Falling oil prices have really pummeled the high-yield bond universe, where energy issues make up 15% of the market. Worried that these developments raise the risk of defaults for junk—issues rated BB+ or ­lower —investors have been selling their bonds. That has driven yields up sharply as new buyers demand higher payments to offset greater risk.

That’s a big change from last year, when you might as well have called these securities the “bonds formerly known as high yield.” Halfway through 2014, amid high demand, junk was paying just 3.4 percentage points more than Treasury securities of similar duration—well below the long-term average premium of 5.8 points and a world away from the yawning 20-point gap during the financial crisis in late 2008.

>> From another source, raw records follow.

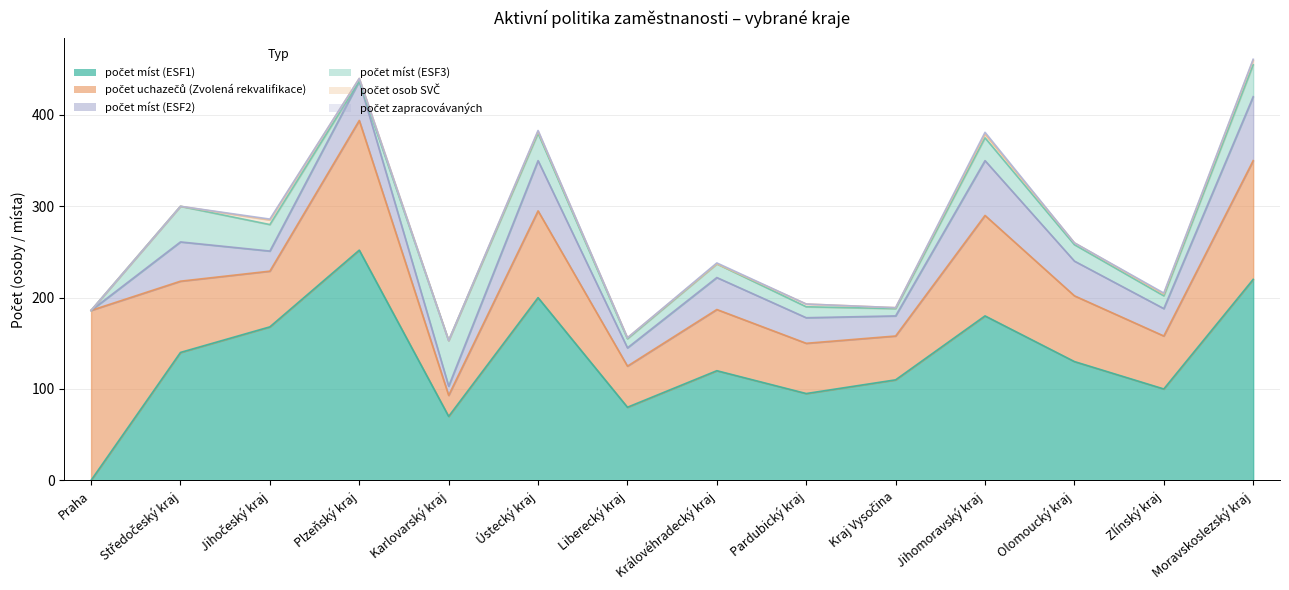

Which series changed the most between Praha and Pardubický kraj?

počet uchazečů (Zvolená rekvalifikace)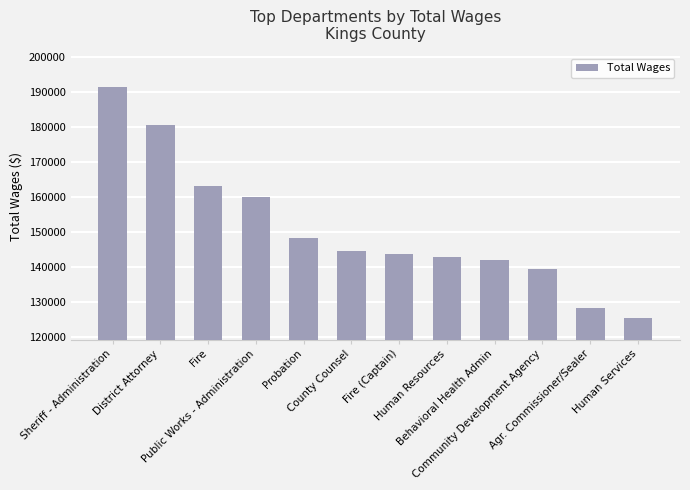

How many categories are shown in the chart?

12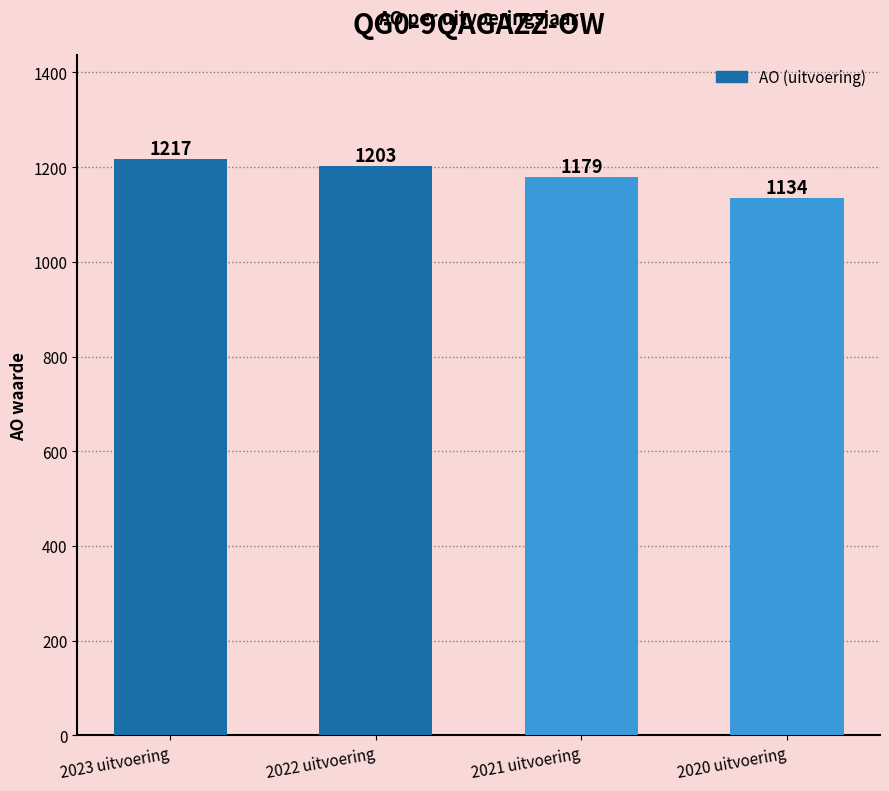

At which label does the data first exceed 1203?

2023 uitvoering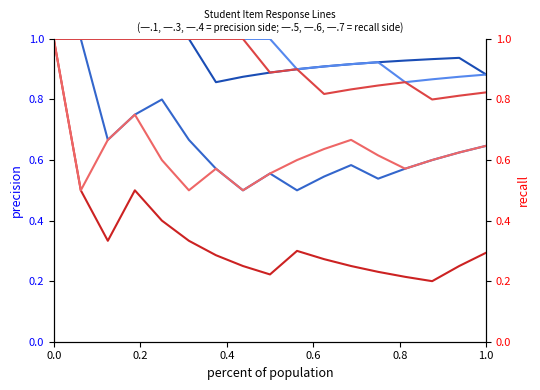

The value of 一.7(1分) at 1.0 is 0.2. True or false?

False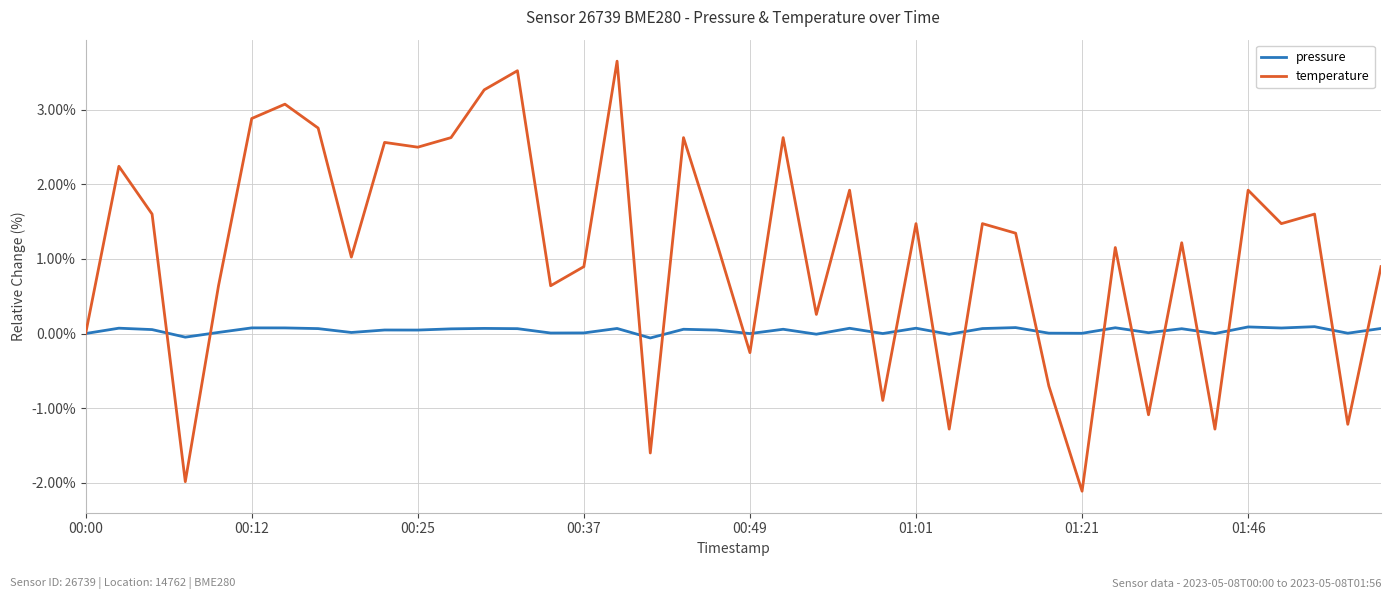

Which series has the largest total across all categories?

temperature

Now the yield gap is back near the norm. “The spreads are close to fair value,” says Marty Fridson, chief investment officer at Lehmann Livian Fridson Advisors. Fridson believes the fall in oil will turn out to be a positive for junk investors: “Eventually the economy will benefit from lower oil prices, which will help the 85% of high-yield bonds not in the energy sector.”

Stay away from the junkiest junk, though, where yields aren’t good enough to justify the higher default risk, says Gershon Distenfeld, director of high yield at AllianceBernstein. According to Standard & Poor’s, 65% of issues rated CCC to C historically have defaulted within five years, compared with 3.4% for BB-rated bonds. Sure, the C’s yield a lot more—11.3%, vs. 5% for BB’s—but that won’t matter if the issuer stops making payments.

Your best strategy: Focus on funds that overweight bonds rated BB+ through B, which are still paying roughly twice as much as Treasuries. Jeff Tjornehoj, head of Lipper Americas Research, calls USAA High Income Fund “a stellar performer” because of its ability to manage risk while still providing high returns. The fund was recently yielding about 6% and has only 8% of its holdings in C-rated bonds. Morningstar analyst Sarah Bush also praises the conservatism of Vanguard High-Yield Corporate , yielding 6%. The fund has 93% of its portfolio in bonds rated B or better and a ­razor-thin expense ratio of 0.23%.